[Opening Records provided section]

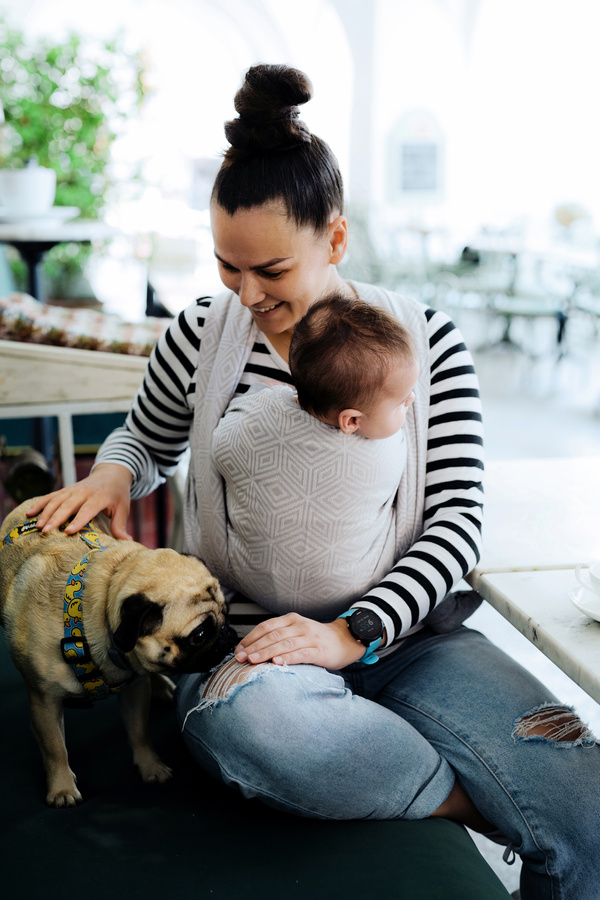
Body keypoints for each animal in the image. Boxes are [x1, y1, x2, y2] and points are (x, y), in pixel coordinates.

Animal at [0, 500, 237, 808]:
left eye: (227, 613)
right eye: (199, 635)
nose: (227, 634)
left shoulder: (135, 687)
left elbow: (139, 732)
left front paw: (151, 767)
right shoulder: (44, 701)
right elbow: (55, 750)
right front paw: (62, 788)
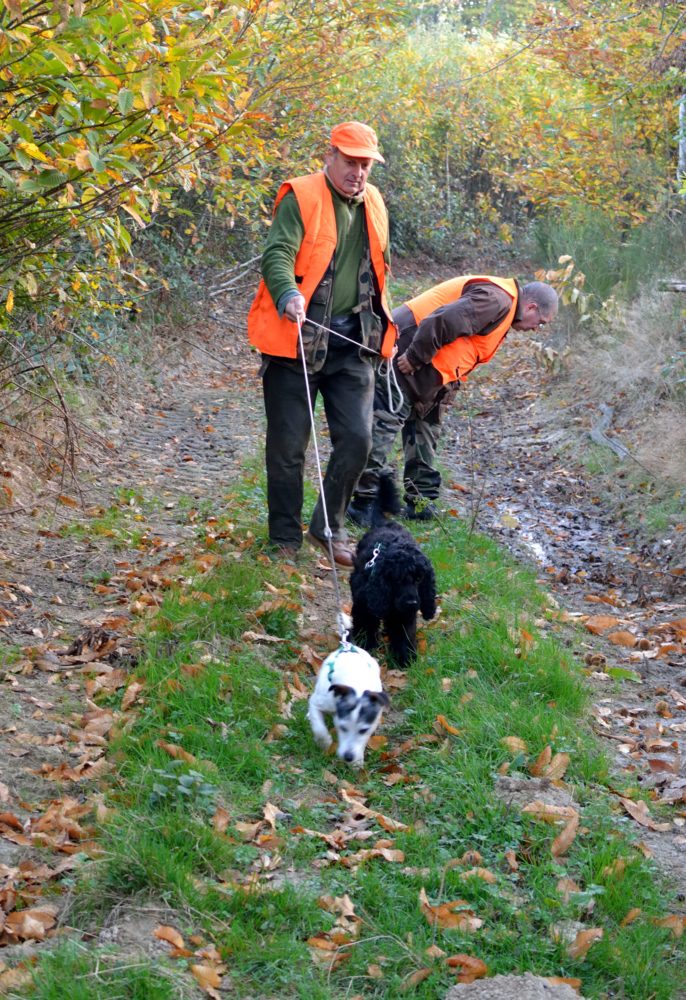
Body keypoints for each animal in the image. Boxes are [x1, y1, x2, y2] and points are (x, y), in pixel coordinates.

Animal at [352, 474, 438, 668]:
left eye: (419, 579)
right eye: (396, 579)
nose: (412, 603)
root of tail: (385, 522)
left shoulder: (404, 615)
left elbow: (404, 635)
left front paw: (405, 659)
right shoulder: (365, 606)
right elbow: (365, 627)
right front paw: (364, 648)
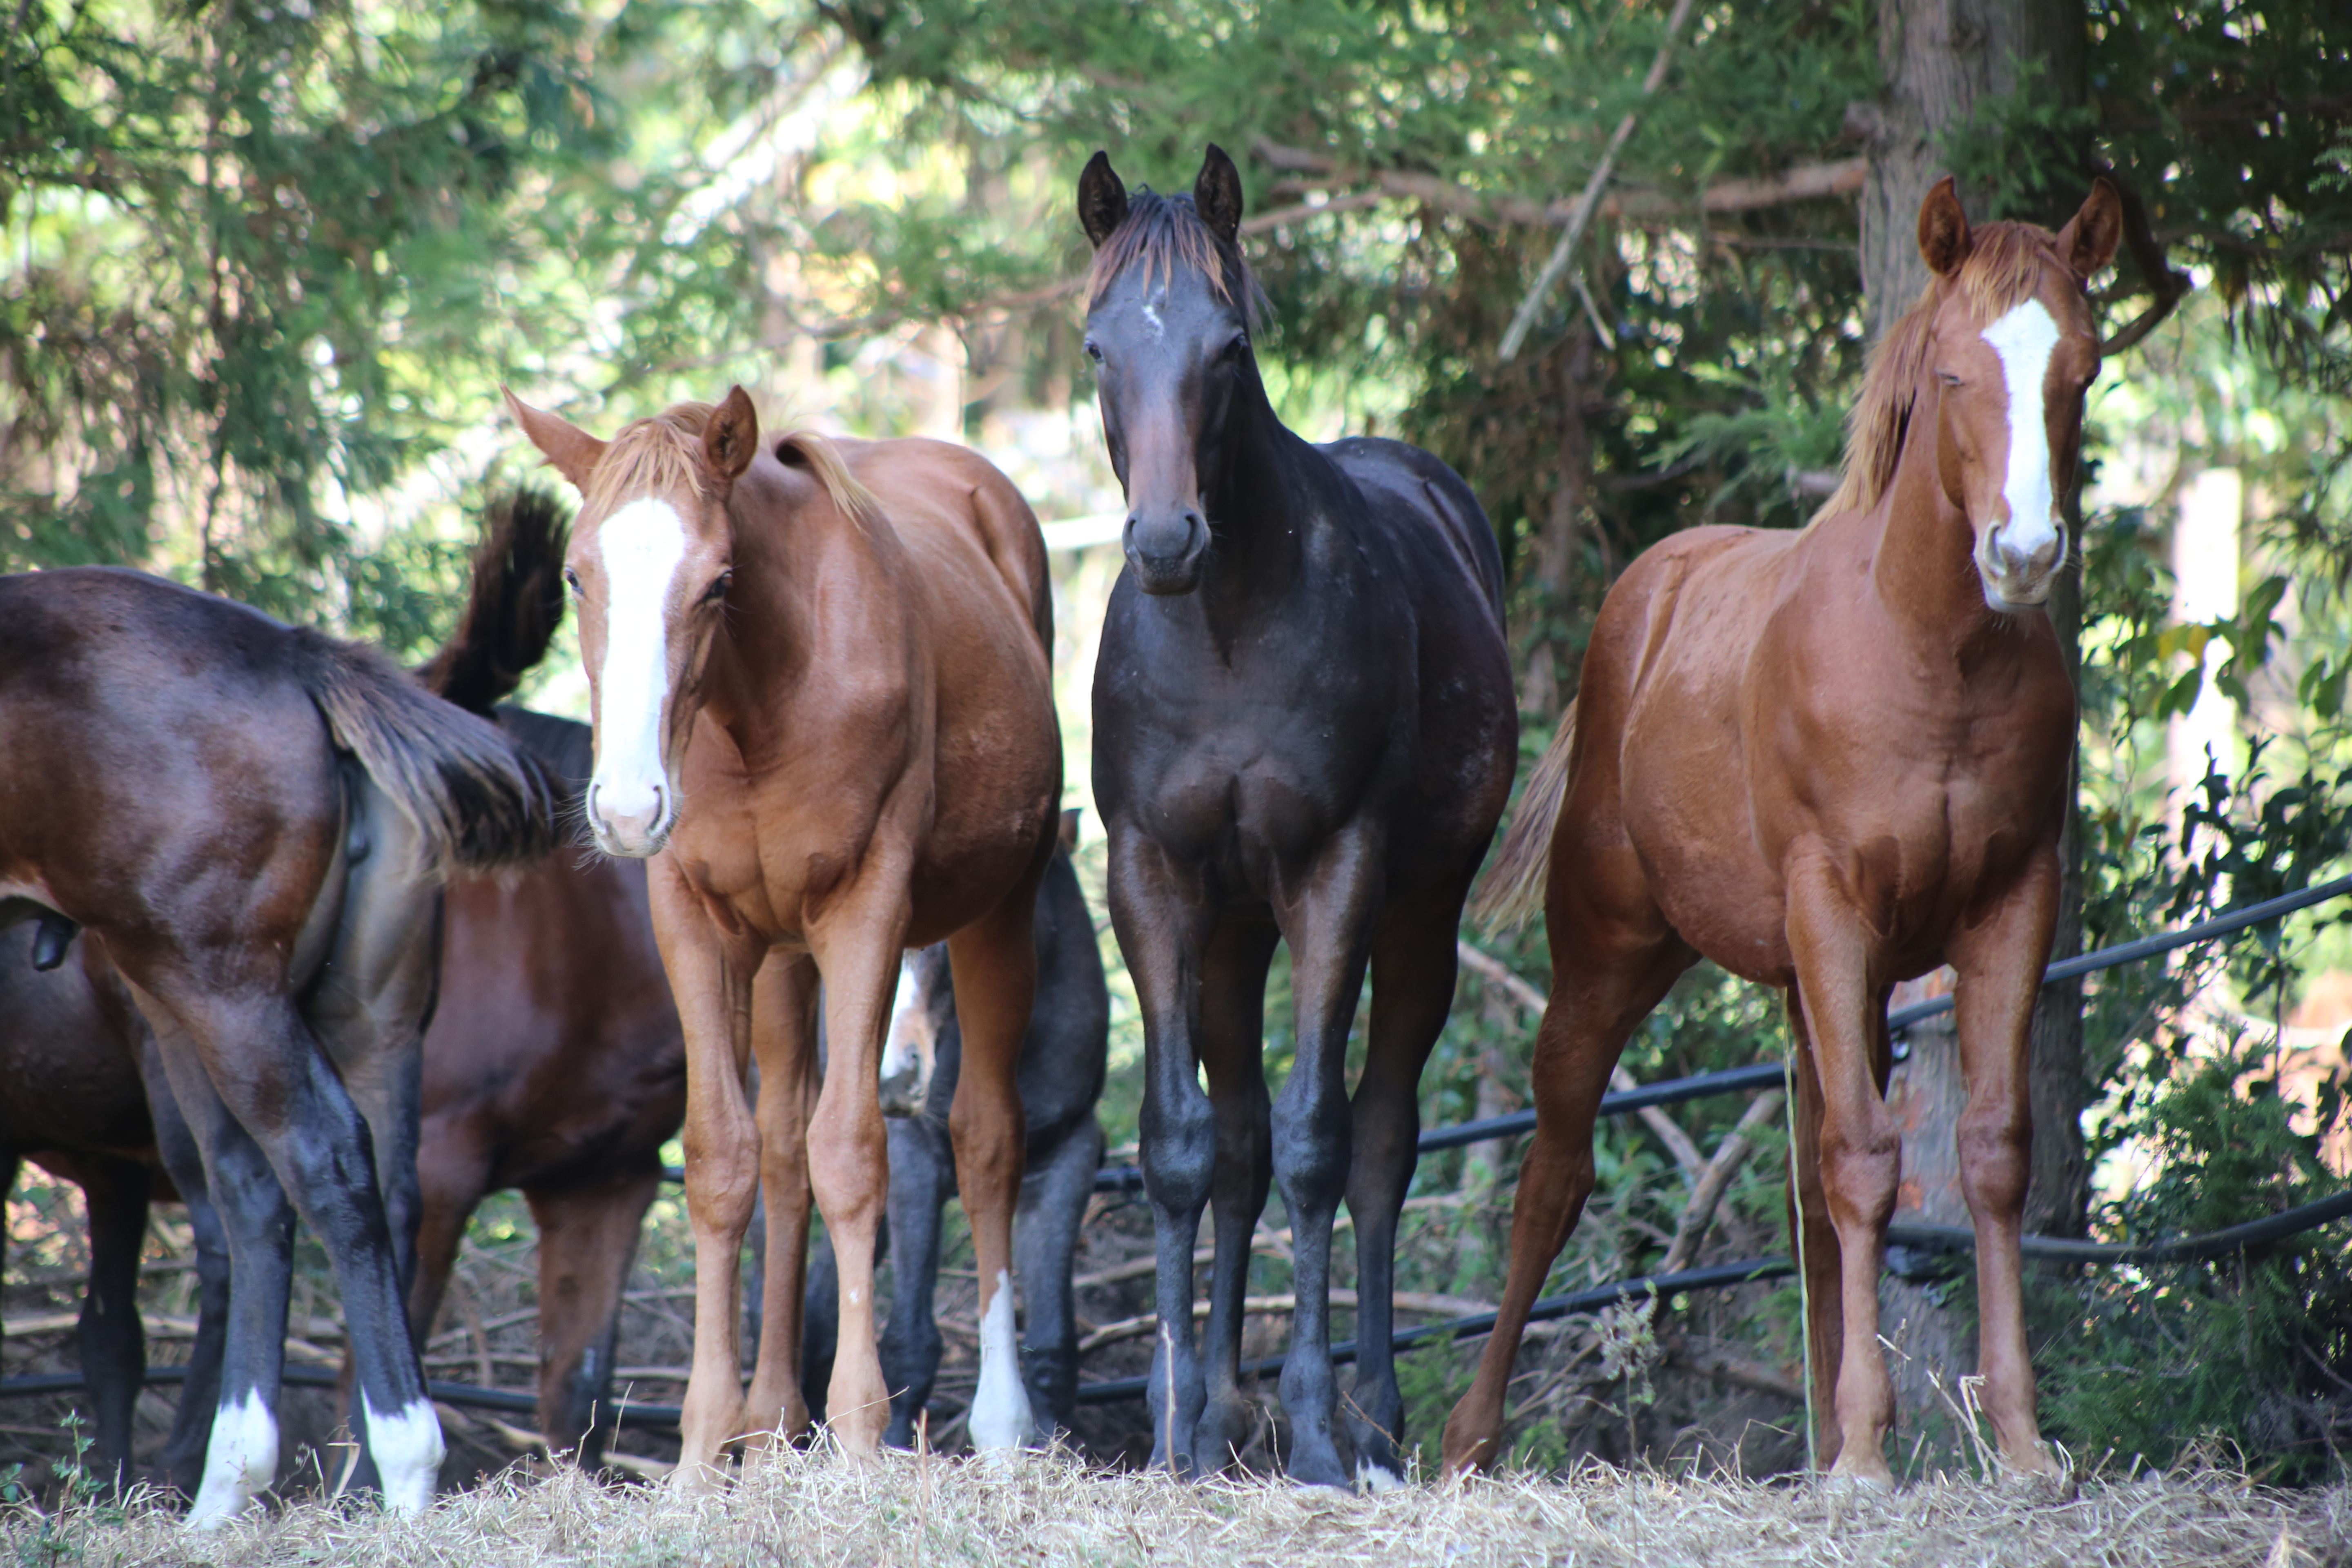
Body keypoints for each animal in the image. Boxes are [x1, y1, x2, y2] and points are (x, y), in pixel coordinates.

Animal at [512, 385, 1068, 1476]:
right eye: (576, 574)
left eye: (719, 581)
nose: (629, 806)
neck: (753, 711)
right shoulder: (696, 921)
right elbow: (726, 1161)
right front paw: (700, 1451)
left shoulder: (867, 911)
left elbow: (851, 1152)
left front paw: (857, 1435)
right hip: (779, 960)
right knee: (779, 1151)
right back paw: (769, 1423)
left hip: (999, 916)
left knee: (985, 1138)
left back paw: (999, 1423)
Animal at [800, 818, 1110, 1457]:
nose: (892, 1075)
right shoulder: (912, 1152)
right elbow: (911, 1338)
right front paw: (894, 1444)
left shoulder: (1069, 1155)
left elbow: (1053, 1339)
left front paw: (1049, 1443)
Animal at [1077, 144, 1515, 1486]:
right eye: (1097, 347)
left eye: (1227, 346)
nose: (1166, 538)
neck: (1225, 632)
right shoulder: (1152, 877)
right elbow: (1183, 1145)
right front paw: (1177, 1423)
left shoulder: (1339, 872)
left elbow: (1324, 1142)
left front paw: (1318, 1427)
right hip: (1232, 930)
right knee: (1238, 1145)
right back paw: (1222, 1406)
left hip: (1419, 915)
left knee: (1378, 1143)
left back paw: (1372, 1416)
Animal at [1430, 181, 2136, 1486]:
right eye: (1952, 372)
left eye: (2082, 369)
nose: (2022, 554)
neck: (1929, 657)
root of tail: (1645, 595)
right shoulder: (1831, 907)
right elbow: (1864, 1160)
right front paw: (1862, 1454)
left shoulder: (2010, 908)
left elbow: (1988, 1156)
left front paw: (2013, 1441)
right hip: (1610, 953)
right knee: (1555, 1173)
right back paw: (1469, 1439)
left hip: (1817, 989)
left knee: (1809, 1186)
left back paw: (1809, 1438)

[Closing Records provided section]
[Opening Records provided section]

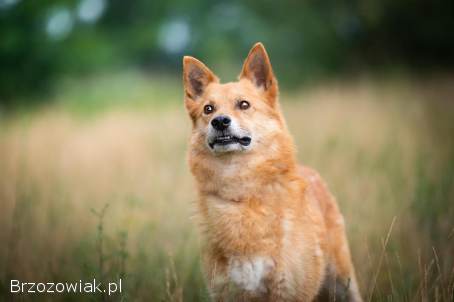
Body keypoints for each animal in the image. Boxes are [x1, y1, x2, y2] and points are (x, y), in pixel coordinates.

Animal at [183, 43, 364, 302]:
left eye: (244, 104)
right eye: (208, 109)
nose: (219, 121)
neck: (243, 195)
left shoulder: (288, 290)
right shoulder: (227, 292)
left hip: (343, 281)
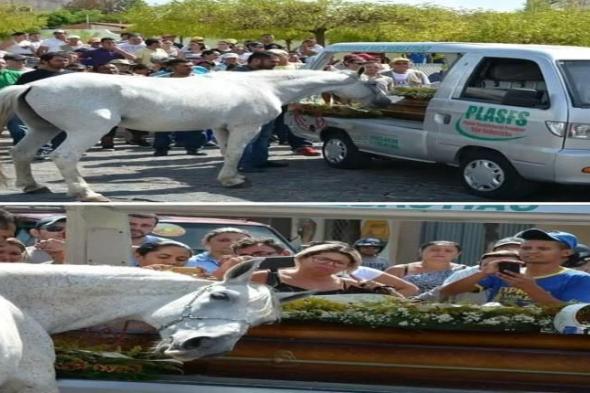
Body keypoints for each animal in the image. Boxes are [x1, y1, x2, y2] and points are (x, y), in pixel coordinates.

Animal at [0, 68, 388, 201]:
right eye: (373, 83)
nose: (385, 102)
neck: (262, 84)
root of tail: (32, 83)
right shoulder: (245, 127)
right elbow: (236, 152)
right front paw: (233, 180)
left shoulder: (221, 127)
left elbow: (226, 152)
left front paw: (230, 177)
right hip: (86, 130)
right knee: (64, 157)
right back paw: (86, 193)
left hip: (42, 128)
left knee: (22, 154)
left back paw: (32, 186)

[Closing Records provided section]
[Opening Records provided section]

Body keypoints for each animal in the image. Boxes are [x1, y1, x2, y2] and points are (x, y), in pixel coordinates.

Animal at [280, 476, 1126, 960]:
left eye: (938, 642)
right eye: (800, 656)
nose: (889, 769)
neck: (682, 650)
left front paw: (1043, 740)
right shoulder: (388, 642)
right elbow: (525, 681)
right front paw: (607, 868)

[Closing Records provided section]

With the line that has "left elbow: (226, 152)" as the first and the line that has "left back paw: (32, 186)" as the last, repeat exactly that run of lines above and no more.

◆ Task output:
left elbow: (226, 152)
left front paw: (230, 177)
right hip: (86, 130)
right knee: (64, 157)
right back paw: (86, 193)
left hip: (42, 128)
left knee: (22, 154)
left back paw: (32, 186)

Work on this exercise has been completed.